** Data provided **
= Beginning of Section =

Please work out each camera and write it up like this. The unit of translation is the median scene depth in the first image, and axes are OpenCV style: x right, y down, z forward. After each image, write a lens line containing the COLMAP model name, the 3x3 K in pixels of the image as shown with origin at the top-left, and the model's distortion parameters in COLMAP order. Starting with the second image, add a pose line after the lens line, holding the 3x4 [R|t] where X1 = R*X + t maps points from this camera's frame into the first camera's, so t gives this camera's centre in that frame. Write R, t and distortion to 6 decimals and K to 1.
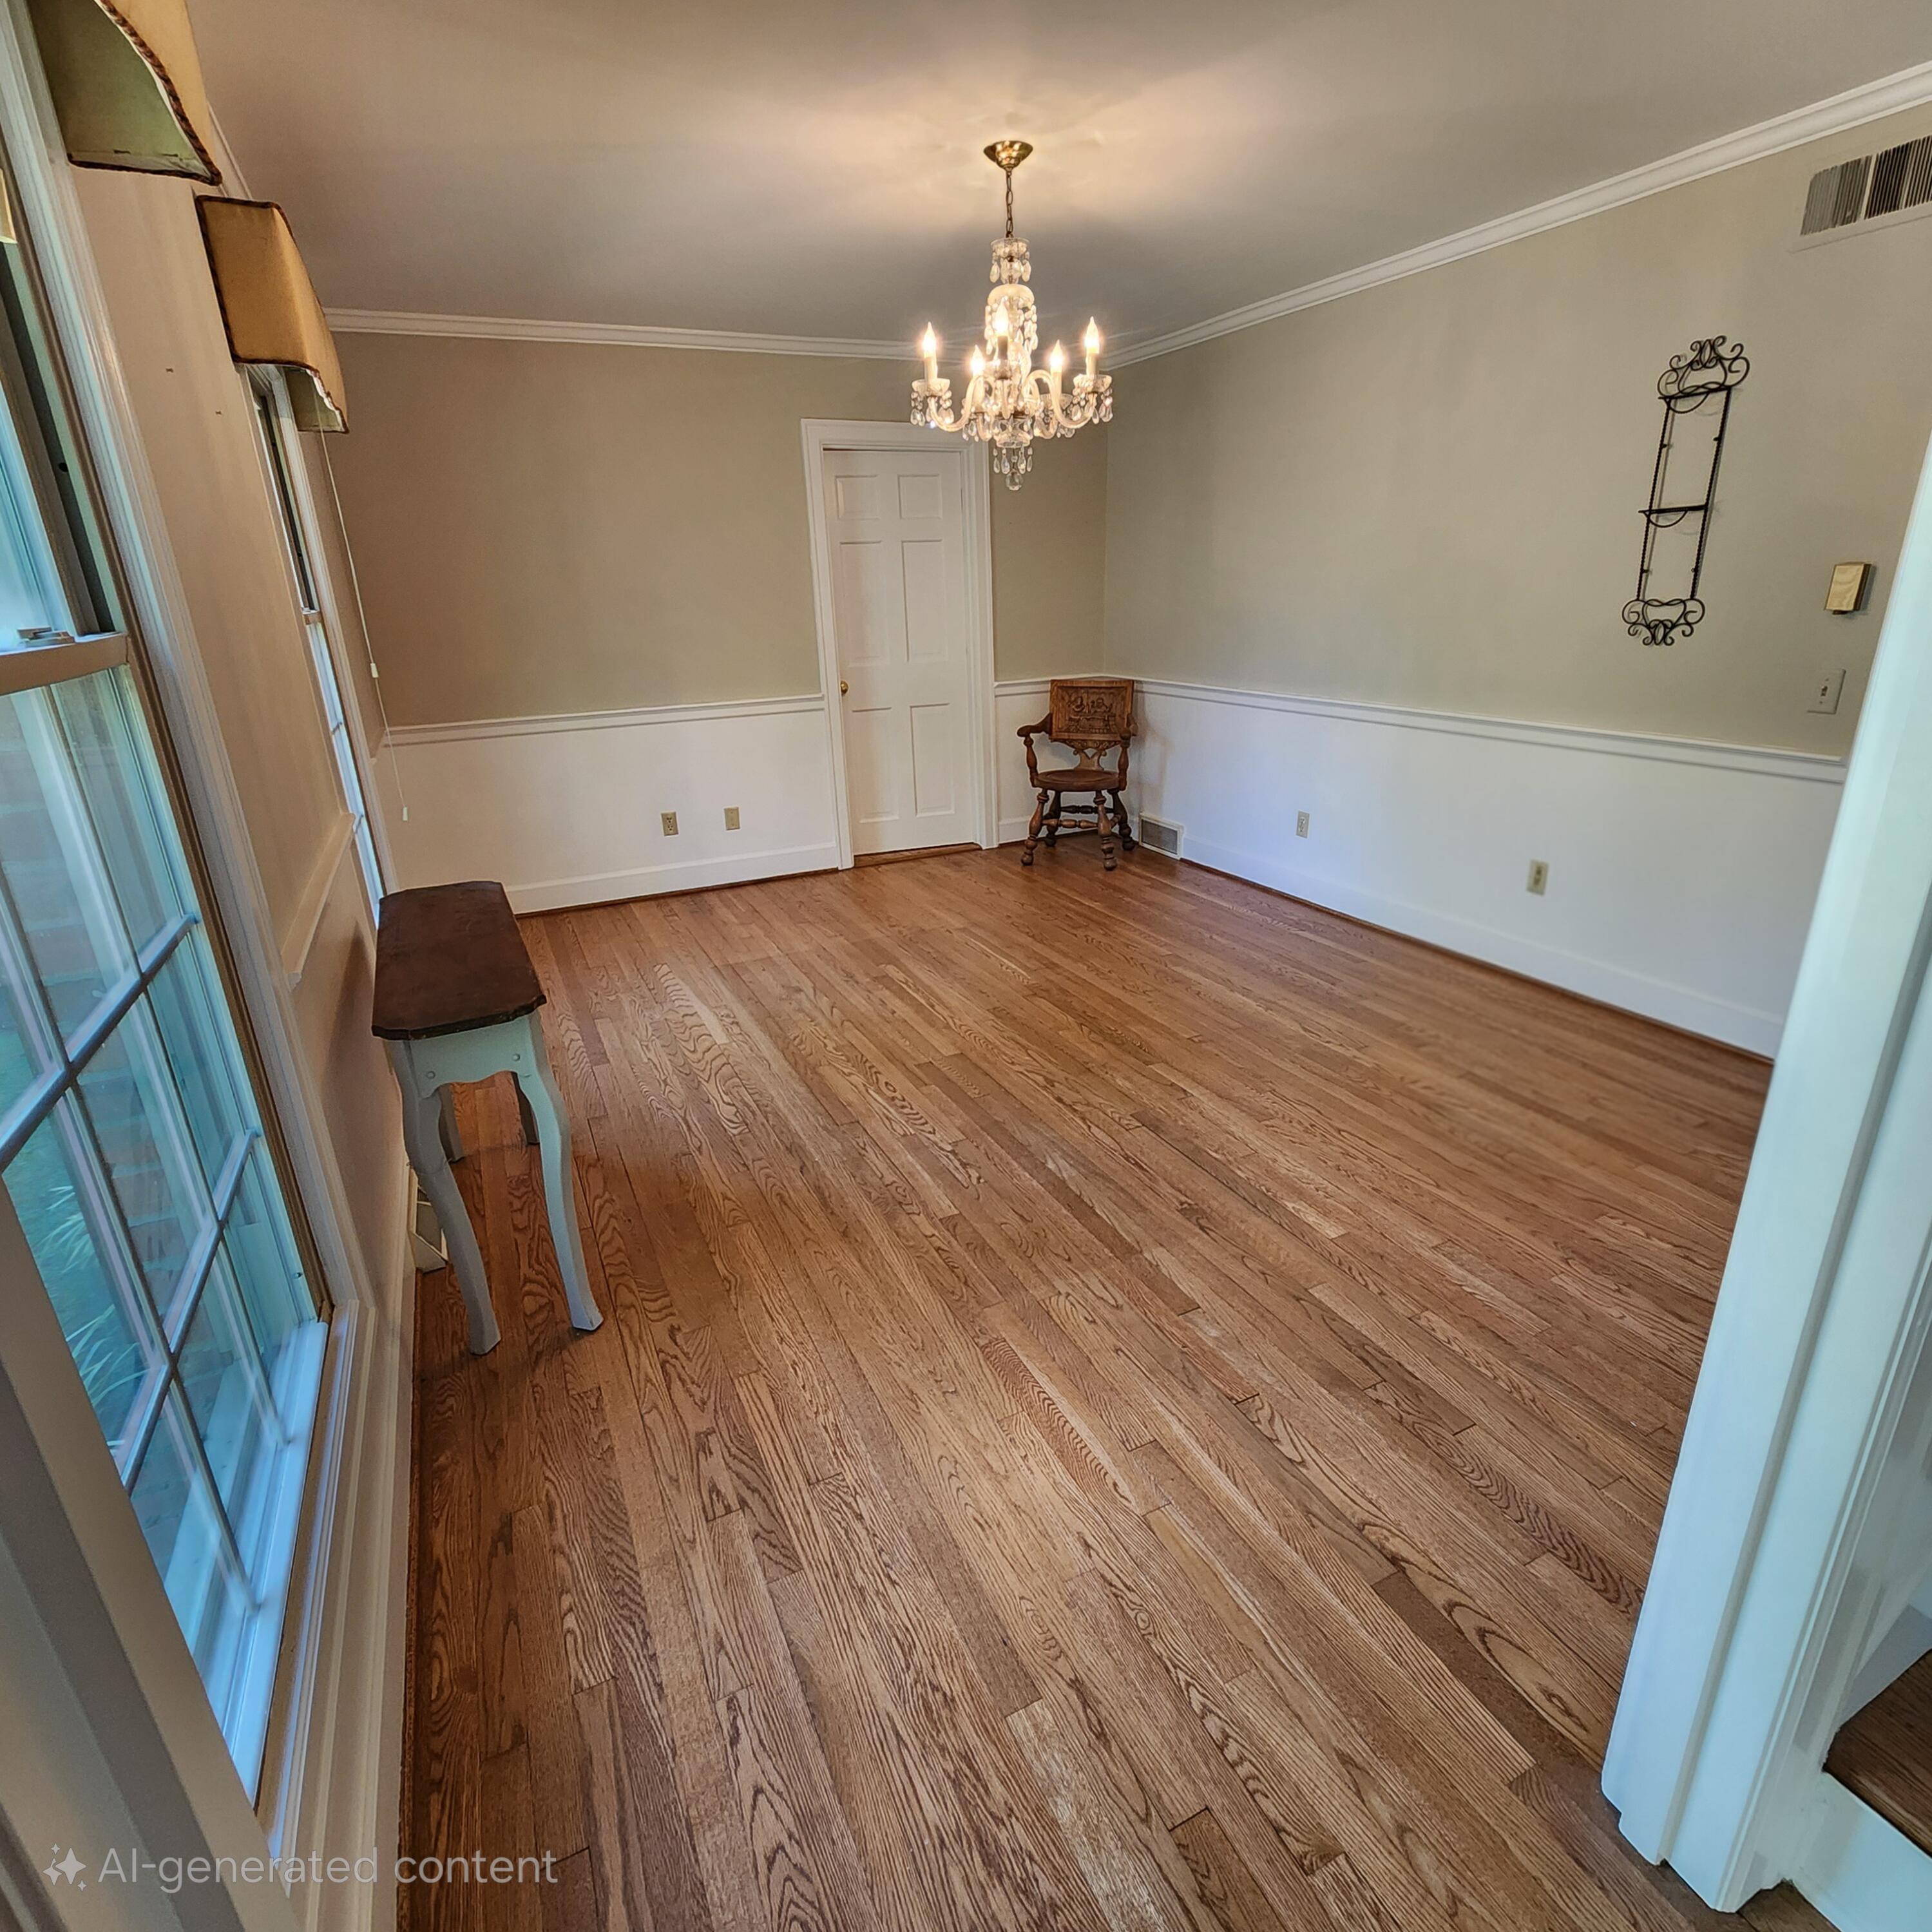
lens RADIAL K [[1052.3, 0, 966.1], [0, 1052.3, 962.1], [0, 0, 1]] dist [0.005009, -0.000858]
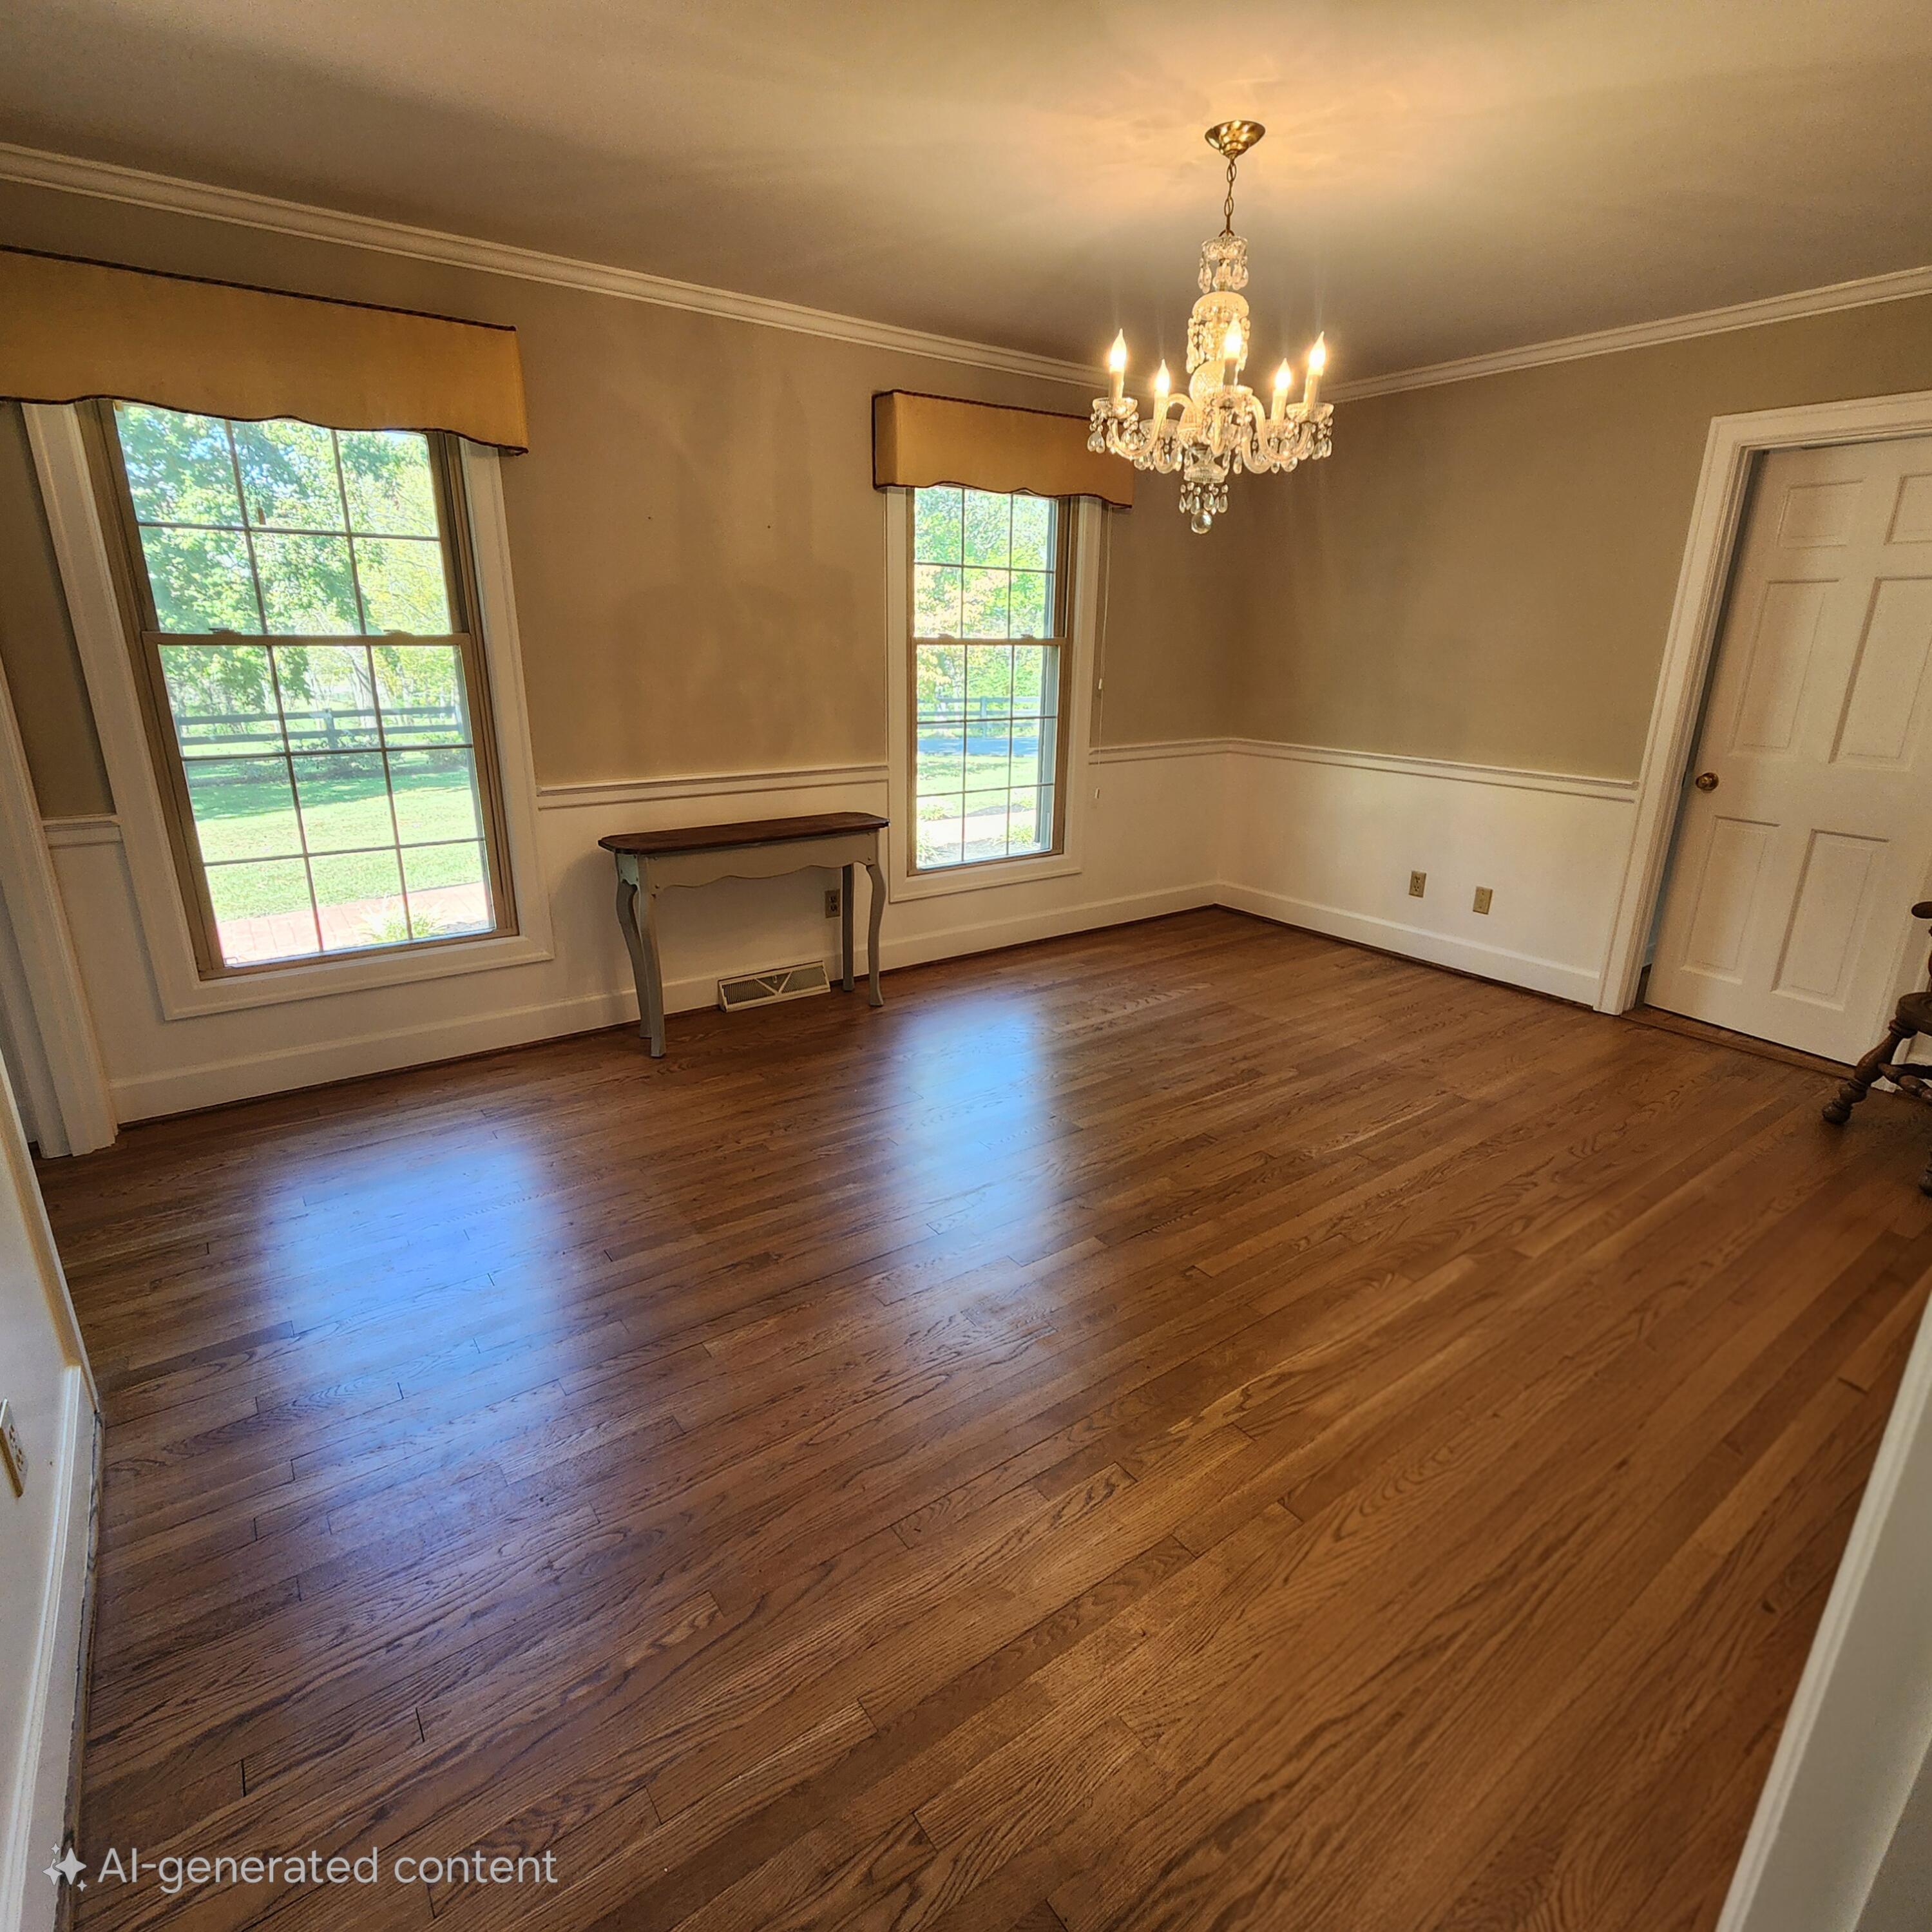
lens RADIAL K [[1052.3, 0, 967.3], [0, 1052.3, 970.4], [0, 0, 1]] dist [0.005009, -0.000858]
pose [[0.189400, 0.341423, -0.920629, 0.649730], [-0.351655, 0.898994, 0.261054, -0.205609], [0.916769, 0.274300, 0.290333, 0.482933]]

= End of Section =

Convert the material above into a JSON list of strings with one string per line, skipping blank lines and leaving the pictures out.

** Exercise answer **
[
  "Please work out each camera and write it up like this. The unit of translation is the median scene depth in the first image, and axes are OpenCV style: x right, y down, z forward. After each image, write a lens line containing the COLMAP model name, the 3x3 K in pixels of the image as shown with origin at the top-left, and the model's distortion parameters in COLMAP order. Starting with the second image, add a pose line after the lens line, holding the 3x4 [R|t] where X1 = R*X + t maps points from this camera's frame into the first camera's, so t gives this camera's centre in that frame. Write R, t and distortion to 6 decimals and K to 1.",
  "lens RADIAL K [[1052.3, 0, 966.1], [0, 1052.3, 962.1], [0, 0, 1]] dist [0.005009, -0.000858]",
  "lens RADIAL K [[1052.3, 0, 967.3], [0, 1052.3, 970.4], [0, 0, 1]] dist [0.005009, -0.000858]",
  "pose [[0.189400, 0.341423, -0.920629, 0.649730], [-0.351655, 0.898994, 0.261054, -0.205609], [0.916769, 0.274300, 0.290333, 0.482933]]"
]